On a very, very side note: A couple of years ago I had a co-worker whose boyfriend had just purchased an NTSC-only Sony KV-36FV26 WEGA. Her boyfriend just wanted a "big screen." I told her that the only good reason for purchasing that set (when he could have bought into ATSC technology) was to take advantage of its 16:9 mode.

The next day, she told me she had repeated my comments to her beau. He was not even aware he had a 16:9 mode, and didn't know what a 16:9 mode was to begin with.

Sizing up the tech-mindedness situation quickly with my co-worker and her boyfriend, I wrote on a piece of paper what the fellow needed to do (select 16:9 output on DVD player, enable the Sony's 16:9 detection, etc., etc.).

Well, the next day Kristin comes into the office and tells me the results were "fantastic." But the clincher is: She told me she was dreading what the outcome of the experiment would be. She thought the letterboxing would be even more extreme with only a little slit to see.
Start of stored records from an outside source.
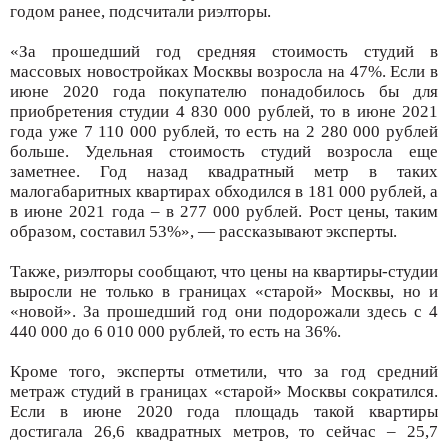
годом ранее, подсчитали риэлторы.
«За прошедший год средняя стоимость студий в
массовых новостройках Москвы возросла на 47%. Если в
июне 2020 года покупателю понадобилось бы для
приобретения студии 4 830 000 рублей, то в июне 2021
года уже 7 110 000 рублей, то есть на 2 280 000 рублей
больше. Удельная стоимость студий возросла еще
заметнее. Год назад квадратный метр в таких
малогабаритных квартирах обходился в 181 000 рублей, а
в июне 2021 года – в 277 000 рублей. Рост цены, таким
образом, составил 53%», — рассказывают эксперты.
Также, риэлторы сообщают, что цены на квартиры-студии
выросли не только в границах «старой» Москвы, но и
«новой». За прошедший год они подорожали здесь с 4
440 000 до 6 010 000 рублей, то есть на 36%.
Кроме того, эксперты отметили, что за год средний
метраж студий в границах «старой» Москвы сократился.
Если в июне 2020 года площадь такой квартиры
достигала 26,6 квадратных метров, то сейчас – 25,7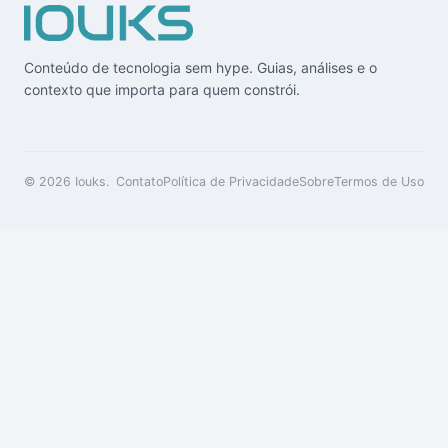
Conteúdo de tecnologia sem hype. Guias, análises e o
contexto que importa para quem constrói.
© 2026
Iouks
.
Contato
Política de Privacidade
Sobre
Termos de Uso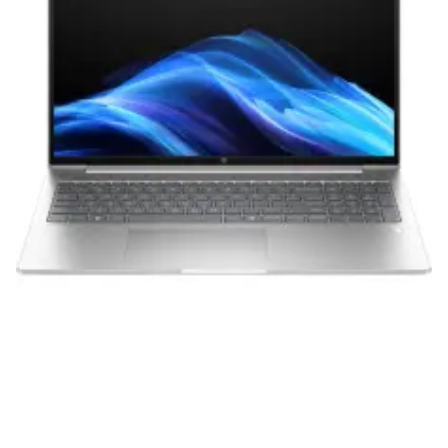
вам долгие годы при соблюдении правил
эксплуатации и хранения.
Гарантия от производителя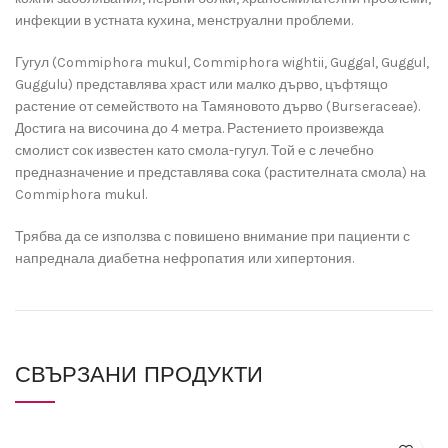
инфекции в устната кухина, менструални проблеми.
Гугул (Commiphora mukul, Commiphora wightii, Guggal, Guggul,
Guggulu) представлява храст или малко дърво, цъфтящо
растение от семейството на Тамяновото дърво (Burseraceae).
Достига на височина до 4 метра. Растението произвежда
смолист сок известен като смола-гугул. Той е с лечебно
предназначение и представлява сока (растителната смола) на
Commiphora mukul.
Трябва да се използва с повишено внимание при пациенти с
напреднала диабетна нефропатия или хипертония.
СВЪРЗАНИ ПРОДУКТИ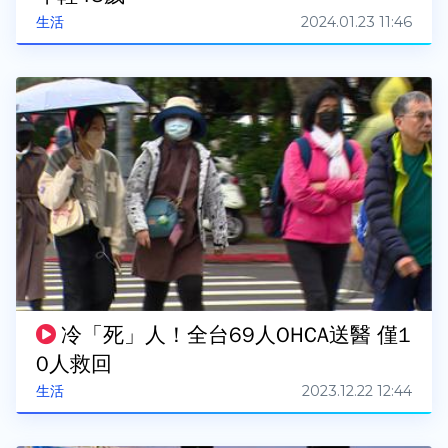
2024.01.23 11:46
生活
冷「死」人！全台69人OHCA送醫 僅1
0人救回
2023.12.22 12:44
生活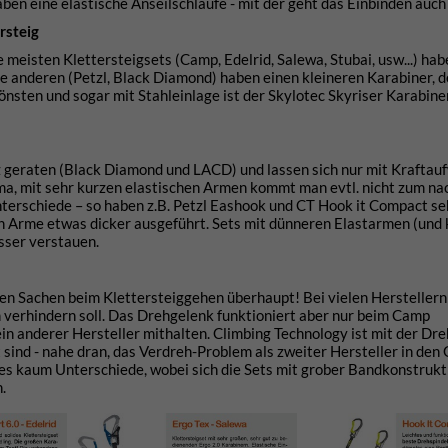
ben eine elastische Anseilschlaufe - mit der geht das Einbinden auch 
rsteig
 meisten Klettersteigsets (Camp, Edelrid, Salewa, Stubai, usw...) hab
 anderen (Petzl, Black Diamond) haben einen kleineren Karabiner, de
nsten und sogar mit Stahleinlage ist der Skylotec Skyriser Karabiner
z geraten (Black Diamond und LACD) und lassen sich nur mit Kraftauf
ema, mit sehr kurzen elastischen Armen kommt man evtl. nicht zum n
nterschiede – so haben z.B. Petzl Eashook und CT Hook it Compact s
en Arme etwas dicker ausgeführt. Sets mit dünneren Elastarmen (und 
sser verstauen.
en Sachen beim Klettersteiggehen überhaupt! Bei vielen Herstellern 
 verhindern soll. Das Drehgelenk funktioniert aber nur beim Camp
in anderer Hersteller mithalten. Climbing Technology ist mit der Dre
sind - nahe dran, das Verdreh-Problem als zweiter Hersteller in den G
es kaum Unterschiede, wobei sich die Sets mit grober Bandkonstrukti
.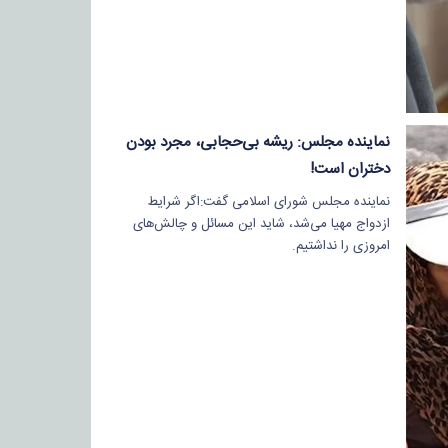
نماینده مجلس: ریشه بی‌حجابی، مجرد بودن
دختران است!
نماینده مجلس شورای اسلامی گفت:اگر شرایط
ازدواج مهیا می‌شد، شاید این مسائل و چالش‌های
امروزی را نداشتیم.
And that was after telling her repeatedly the window would be the same but the picture sharper.

My point? Even when you tell some people about this stuff as simply as possible they still don't get it.

 

[Brian Lawrence]

So I take it that there are different types of pixels used in different applications (as in dvd vs. Tiff, bitmap or Gif) ?

When I do a straight image capture of a 1.33 film image, My powerdvd program saves the image as an uncompressed Windows bitmap image, and it has a 1.50 aspect ratio rather than 1.33.

Are the Bitmap pixels shaped differently then pixels used on a dvd transfer , or are dvd transfers in a way enhanced by having a 1.5 image "squeezed" to 1.33

This image has been converted to a jpeg with heavy compression so as not to be slow loading but the size and dimensions remain the same. As can be seen, when I do a straight image capture the aspect ratio is 1.50 and the image has the full 720x480 pixels



In order to get the image in the proper aspect ratio on a bitmap capture I have to resize the 720 width down to 638



So when such an image is shown on a 4:3 TV, Is the vertical res being lowered down to 638 lines, or does it display the full 720 lines?